PROBLEM SET:
1/ Answer these questions using the passage on Rouhani's 2017 reelection campaign:
(a) How many total votes were cast in the May 2017 vote?
(b) Which party did Mahmoud Vaezi say would back Rouhani in the election?
(c) From what level to what level has inflation declined?
2/ For each statement, say whether it agrees with the passage on Rouhani's 2017 reelection campaign, and quote the words that decide it:
(a) Rouhani formally announced his bid for re-election.
(b) Ebrahim Raisi received 15.8 million votes.
(c) Every nuclear-related sanction, including all banking restrictions, has been lifted.

DOCUMENT PASSAGE:
Hassan Rouhani, the incumbent President of Iran, launched his reelection campaign for the Presidential office in February 2017. The election itself and related events received international media attention with many issues being raised. Rouhani achieved a decisive victory after the May 2017 vote, with Interior Minister Abdolreza Rahmani Fazli announcing that out of 41.3 million total votes cast Rouhani got 23.6 million. Ebrahim Raisi, Rouhani's closest rival, had picked up 15.8 million votes in contrast.

Early stages 
The incumbent President Hassan Rouhani was considered a potential candidate in 2015. On 25 October 2016, Iranian interior minister Abdolreza Rahmani Fazli said that President Hassan Rouhani is “sure to run for a second term”. On 13 January 2017, Mahmoud Vaezi said Moderation and Development Party will back Rouhani in the election. Rouhani himself never announced bid for re-election.

Branding and record 
In the summer of 2013 Rouhani was up against serious problems in almost every key sector of the Iranian economy. The economic picture is incomparably better today than it was three years ago. Inflation has declined from 40 to 10%, and the rial’s exchange rate has stabilized at its level from the year President Rouhani was elected.
Rouhani has restored a sense of security by preventing hyperinflation and shortages. Peace with world major powers on the basis of Joint Comprehensive Plan of Action at the time he was done. Removing the nuclear sanctions was among Rouhani campaign promises in 2013 and according to his administration, all nuclear-related sanctions, except for certain restrictions in banking, have been lifted following the nuclear deal between Tehran and world powers.

RECORDS PROVIDED:
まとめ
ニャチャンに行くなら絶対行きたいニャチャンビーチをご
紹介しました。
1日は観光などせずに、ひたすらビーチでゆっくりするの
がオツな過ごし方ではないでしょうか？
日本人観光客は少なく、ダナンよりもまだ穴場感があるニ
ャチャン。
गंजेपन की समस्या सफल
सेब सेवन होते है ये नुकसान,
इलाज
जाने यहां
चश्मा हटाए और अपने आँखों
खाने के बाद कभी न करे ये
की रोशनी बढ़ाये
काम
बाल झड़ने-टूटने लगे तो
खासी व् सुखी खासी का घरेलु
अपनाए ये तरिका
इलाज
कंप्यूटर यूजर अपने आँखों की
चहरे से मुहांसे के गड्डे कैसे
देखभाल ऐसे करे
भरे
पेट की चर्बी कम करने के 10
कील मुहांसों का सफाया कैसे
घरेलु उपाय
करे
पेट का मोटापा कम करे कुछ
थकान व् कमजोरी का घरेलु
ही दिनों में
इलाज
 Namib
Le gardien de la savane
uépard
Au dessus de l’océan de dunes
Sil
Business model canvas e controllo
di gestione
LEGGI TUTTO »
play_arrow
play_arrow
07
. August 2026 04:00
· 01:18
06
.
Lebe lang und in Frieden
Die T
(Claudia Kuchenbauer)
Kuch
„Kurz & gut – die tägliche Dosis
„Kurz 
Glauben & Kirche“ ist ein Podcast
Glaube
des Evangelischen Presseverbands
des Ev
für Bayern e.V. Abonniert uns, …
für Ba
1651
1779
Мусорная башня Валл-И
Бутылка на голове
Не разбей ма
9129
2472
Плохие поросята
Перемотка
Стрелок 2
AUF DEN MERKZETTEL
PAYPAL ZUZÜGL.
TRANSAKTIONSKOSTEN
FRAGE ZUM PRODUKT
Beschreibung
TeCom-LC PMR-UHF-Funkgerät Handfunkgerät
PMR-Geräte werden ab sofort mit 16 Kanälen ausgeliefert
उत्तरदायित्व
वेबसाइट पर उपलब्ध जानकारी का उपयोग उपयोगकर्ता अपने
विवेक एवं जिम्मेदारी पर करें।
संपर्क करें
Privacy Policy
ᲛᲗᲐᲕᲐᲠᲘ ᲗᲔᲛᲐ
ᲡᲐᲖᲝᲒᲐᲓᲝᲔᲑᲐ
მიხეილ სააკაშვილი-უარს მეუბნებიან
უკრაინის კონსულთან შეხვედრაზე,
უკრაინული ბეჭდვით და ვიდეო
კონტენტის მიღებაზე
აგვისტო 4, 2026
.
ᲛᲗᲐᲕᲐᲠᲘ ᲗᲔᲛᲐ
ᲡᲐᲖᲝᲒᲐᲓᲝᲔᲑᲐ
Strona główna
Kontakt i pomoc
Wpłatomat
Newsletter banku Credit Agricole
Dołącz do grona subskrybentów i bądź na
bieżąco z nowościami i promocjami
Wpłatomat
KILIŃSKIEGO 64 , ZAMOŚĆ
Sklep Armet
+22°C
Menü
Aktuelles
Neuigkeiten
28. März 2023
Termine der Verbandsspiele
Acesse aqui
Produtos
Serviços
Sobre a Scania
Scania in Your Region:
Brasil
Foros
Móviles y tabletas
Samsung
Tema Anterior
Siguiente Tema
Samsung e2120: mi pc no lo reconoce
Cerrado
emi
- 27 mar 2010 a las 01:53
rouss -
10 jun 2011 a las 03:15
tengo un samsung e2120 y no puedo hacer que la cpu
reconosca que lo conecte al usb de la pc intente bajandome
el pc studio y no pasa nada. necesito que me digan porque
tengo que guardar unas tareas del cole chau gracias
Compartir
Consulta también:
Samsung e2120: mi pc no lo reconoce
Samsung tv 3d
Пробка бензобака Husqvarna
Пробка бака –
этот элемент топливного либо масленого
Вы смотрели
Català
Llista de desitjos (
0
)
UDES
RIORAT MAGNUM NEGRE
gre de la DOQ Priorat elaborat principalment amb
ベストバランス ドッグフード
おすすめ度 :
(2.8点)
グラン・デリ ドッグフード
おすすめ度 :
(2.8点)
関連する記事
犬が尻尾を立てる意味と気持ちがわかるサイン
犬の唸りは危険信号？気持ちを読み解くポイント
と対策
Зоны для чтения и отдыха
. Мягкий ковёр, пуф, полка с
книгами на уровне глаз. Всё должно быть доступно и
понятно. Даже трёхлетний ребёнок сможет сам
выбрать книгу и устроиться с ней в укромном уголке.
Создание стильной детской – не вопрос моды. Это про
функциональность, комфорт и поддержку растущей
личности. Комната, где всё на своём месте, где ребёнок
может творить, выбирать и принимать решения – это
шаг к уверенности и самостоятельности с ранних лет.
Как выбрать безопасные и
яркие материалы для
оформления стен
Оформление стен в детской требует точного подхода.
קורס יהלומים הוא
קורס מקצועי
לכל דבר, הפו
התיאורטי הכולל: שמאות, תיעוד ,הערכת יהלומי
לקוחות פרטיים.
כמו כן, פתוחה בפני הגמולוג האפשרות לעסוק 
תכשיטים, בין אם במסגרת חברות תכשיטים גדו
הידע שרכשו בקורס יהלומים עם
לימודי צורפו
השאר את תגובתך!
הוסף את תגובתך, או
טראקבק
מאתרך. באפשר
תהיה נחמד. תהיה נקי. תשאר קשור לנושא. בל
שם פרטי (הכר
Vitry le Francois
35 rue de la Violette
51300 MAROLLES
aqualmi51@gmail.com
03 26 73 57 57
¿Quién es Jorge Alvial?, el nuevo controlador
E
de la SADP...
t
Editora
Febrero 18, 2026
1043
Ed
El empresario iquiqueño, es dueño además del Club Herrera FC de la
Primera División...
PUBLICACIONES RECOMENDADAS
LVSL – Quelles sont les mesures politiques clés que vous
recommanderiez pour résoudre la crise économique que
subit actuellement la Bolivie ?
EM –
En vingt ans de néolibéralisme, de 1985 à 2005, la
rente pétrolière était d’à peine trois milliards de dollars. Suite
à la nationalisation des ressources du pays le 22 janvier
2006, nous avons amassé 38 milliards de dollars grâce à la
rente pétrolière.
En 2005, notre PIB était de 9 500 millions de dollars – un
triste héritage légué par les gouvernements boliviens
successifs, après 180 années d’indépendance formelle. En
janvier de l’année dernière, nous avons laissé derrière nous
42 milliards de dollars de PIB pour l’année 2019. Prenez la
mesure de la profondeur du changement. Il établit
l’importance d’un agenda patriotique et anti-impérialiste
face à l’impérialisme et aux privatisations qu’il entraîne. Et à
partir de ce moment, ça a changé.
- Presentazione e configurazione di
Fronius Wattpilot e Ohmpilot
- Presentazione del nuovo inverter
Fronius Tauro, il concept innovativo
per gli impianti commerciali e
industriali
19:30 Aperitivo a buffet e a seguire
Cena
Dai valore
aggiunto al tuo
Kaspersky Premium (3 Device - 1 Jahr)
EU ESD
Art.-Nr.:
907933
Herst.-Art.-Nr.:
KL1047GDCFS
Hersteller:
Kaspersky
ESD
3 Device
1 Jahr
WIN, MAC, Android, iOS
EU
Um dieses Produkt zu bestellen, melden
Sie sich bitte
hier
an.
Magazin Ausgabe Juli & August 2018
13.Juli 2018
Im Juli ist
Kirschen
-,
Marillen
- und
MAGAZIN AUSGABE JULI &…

RESPONSES:
1/
(a) 41.3 million
(b) The Moderation and Development Party
(c) From 40 to 10%

2/
(a) No: "Rouhani himself never announced bid for re-election."
(b) Yes: "Ebrahim Raisi, Rouhani's closest rival, had picked up 15.8 million votes in contrast."
(c) No: "all nuclear-related sanctions, except for certain restrictions in banking, have been lifted"